_What the task requires_. From the entries that follow, copy each line in which "Xbox" appears.

_Data_.
##########

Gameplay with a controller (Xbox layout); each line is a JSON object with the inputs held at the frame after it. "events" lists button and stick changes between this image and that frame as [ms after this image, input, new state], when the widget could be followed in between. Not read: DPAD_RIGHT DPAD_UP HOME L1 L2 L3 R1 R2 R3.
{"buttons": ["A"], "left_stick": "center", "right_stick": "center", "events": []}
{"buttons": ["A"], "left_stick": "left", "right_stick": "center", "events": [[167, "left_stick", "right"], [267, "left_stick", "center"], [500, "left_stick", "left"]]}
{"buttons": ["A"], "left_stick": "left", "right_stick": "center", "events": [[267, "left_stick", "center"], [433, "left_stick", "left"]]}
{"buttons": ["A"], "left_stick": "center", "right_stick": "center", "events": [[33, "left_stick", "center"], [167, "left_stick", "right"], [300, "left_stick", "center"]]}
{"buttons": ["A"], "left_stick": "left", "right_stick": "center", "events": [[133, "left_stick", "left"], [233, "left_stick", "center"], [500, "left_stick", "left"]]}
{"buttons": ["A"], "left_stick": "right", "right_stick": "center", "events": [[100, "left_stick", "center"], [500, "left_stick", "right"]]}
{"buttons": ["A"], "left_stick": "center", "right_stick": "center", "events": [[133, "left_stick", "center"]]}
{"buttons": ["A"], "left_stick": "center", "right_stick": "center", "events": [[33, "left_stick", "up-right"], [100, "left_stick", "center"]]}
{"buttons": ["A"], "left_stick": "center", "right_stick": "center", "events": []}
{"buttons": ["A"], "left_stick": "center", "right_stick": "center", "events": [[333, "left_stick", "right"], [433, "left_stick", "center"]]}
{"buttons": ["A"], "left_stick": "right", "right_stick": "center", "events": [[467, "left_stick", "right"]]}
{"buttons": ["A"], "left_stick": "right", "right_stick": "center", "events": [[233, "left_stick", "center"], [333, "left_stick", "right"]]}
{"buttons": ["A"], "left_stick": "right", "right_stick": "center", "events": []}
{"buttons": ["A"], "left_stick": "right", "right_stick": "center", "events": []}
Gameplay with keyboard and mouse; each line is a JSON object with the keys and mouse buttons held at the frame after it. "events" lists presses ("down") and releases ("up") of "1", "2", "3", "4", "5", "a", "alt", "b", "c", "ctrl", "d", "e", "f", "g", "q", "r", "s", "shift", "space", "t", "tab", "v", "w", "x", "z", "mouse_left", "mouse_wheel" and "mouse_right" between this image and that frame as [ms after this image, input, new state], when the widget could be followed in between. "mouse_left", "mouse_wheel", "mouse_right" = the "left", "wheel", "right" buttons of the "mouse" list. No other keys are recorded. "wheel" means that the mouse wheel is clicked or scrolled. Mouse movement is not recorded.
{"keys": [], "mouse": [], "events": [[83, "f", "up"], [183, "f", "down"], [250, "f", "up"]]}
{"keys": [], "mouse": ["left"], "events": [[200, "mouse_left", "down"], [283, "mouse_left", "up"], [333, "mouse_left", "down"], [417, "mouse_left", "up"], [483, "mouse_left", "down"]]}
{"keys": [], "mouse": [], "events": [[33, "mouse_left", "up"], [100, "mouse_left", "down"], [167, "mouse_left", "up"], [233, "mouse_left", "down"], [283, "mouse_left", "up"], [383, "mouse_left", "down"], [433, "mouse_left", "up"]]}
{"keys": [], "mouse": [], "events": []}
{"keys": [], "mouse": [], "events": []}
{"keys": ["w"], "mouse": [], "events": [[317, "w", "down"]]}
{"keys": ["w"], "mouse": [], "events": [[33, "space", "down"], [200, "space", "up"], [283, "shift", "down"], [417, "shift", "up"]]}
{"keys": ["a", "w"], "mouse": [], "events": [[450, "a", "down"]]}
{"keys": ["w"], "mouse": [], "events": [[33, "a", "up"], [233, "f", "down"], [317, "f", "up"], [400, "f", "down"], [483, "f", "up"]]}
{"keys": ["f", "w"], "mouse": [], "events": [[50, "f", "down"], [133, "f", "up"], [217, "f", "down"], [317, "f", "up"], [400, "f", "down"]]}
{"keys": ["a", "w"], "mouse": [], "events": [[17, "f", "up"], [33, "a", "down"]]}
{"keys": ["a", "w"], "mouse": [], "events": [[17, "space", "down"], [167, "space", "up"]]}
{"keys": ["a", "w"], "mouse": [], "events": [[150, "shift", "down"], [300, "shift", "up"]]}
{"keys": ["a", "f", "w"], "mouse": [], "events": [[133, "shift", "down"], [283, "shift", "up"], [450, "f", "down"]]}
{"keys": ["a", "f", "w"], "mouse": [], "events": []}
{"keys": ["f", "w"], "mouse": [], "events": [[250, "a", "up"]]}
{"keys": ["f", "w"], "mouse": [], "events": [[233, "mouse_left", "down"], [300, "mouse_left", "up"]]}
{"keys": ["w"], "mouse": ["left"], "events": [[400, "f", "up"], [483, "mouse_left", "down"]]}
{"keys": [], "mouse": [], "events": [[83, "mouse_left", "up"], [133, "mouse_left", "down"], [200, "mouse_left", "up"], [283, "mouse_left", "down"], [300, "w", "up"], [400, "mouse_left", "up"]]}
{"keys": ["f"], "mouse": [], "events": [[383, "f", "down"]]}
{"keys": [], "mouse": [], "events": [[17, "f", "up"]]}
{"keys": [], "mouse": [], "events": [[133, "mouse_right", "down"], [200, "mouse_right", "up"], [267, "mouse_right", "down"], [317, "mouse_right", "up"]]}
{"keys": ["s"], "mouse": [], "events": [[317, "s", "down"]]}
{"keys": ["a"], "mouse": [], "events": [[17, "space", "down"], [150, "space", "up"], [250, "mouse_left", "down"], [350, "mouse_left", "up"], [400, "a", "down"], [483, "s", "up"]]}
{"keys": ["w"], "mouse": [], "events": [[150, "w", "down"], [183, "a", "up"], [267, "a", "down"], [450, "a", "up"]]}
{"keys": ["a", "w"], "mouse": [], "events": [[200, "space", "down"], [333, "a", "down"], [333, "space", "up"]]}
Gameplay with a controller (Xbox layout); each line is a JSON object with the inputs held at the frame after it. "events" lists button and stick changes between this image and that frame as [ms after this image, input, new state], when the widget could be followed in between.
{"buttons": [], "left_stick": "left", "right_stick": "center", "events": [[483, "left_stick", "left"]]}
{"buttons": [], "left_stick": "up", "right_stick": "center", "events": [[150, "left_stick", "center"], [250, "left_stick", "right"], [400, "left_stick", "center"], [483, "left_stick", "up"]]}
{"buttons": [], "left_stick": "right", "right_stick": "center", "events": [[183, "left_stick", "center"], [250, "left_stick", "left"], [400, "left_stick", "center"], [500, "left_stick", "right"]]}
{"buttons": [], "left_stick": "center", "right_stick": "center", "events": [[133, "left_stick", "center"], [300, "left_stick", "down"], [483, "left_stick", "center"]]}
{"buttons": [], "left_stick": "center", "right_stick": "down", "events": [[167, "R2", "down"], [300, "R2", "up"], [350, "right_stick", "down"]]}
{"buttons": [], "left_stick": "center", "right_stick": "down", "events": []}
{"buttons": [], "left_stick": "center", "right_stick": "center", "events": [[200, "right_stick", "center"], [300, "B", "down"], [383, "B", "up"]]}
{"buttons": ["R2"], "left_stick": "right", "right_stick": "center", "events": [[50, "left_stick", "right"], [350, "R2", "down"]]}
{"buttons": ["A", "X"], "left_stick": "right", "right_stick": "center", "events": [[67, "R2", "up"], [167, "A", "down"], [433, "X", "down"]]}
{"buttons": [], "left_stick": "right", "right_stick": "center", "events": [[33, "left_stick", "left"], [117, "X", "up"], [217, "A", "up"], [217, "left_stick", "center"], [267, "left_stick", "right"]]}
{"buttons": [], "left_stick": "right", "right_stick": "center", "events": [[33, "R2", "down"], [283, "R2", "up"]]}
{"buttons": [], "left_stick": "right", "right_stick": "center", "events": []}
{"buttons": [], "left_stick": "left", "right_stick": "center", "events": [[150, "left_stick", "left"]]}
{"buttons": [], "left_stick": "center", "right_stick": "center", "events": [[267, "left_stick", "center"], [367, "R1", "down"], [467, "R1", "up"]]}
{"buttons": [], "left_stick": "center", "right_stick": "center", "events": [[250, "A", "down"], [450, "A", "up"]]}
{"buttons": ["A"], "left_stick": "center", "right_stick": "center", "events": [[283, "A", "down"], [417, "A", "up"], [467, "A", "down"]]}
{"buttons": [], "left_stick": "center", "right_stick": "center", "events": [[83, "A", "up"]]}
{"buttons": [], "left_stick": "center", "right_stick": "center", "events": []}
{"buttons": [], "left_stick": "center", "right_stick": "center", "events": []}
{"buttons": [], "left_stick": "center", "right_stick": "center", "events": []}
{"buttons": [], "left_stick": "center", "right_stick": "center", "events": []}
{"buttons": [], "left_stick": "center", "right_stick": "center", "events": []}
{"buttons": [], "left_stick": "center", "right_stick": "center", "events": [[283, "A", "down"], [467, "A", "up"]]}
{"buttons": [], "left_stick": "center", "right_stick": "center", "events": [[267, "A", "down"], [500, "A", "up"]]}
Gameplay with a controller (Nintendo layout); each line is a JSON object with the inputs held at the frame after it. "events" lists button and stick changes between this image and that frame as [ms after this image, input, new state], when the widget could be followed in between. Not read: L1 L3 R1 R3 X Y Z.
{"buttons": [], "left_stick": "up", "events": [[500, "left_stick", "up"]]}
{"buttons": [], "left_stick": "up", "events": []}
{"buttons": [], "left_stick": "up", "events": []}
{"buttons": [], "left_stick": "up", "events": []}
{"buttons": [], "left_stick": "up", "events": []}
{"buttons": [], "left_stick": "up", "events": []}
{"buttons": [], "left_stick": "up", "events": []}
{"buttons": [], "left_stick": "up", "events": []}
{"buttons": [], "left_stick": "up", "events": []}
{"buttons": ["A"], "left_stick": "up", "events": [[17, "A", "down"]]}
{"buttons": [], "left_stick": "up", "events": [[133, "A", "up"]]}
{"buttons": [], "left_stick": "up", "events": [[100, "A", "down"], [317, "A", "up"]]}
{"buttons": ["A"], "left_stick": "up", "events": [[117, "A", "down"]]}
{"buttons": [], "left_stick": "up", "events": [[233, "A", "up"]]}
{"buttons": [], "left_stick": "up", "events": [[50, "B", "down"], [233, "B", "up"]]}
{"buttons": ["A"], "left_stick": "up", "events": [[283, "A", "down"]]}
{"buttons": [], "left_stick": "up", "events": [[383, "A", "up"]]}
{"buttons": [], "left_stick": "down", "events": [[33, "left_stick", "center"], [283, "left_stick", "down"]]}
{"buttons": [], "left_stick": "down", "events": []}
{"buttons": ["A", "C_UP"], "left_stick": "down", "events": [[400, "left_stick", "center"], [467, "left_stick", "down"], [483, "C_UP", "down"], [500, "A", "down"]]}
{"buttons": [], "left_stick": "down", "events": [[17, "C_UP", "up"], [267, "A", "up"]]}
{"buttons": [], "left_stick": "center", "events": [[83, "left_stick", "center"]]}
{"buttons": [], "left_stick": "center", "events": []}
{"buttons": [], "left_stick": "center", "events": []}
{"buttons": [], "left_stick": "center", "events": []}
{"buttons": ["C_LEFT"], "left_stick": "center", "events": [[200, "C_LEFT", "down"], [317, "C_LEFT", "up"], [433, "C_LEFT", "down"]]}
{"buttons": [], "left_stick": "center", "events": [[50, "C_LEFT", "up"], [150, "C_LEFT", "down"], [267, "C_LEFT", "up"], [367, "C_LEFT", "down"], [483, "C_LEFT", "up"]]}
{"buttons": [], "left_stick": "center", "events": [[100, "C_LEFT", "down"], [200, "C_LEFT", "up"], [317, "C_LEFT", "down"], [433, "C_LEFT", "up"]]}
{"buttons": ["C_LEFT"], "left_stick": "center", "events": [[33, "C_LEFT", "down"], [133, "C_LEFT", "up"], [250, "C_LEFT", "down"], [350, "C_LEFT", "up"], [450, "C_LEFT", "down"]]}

##########

_Response area_.
Gameplay with a controller (Xbox layout); each line is a JSON object with the inputs held at the frame after it. "events" lists button and stick changes between this image and that frame as [ms after this image, input, new state], when the widget could be followed in between. Not read: DPAD_RIGHT DPAD_UP HOME L1 L2 L3 R1 R2 R3.
Gameplay with a controller (Xbox layout); each line is a JSON object with the inputs held at the frame after it. "events" lists button and stick changes between this image and that frame as [ms after this image, input, new state], when the widget could be followed in between.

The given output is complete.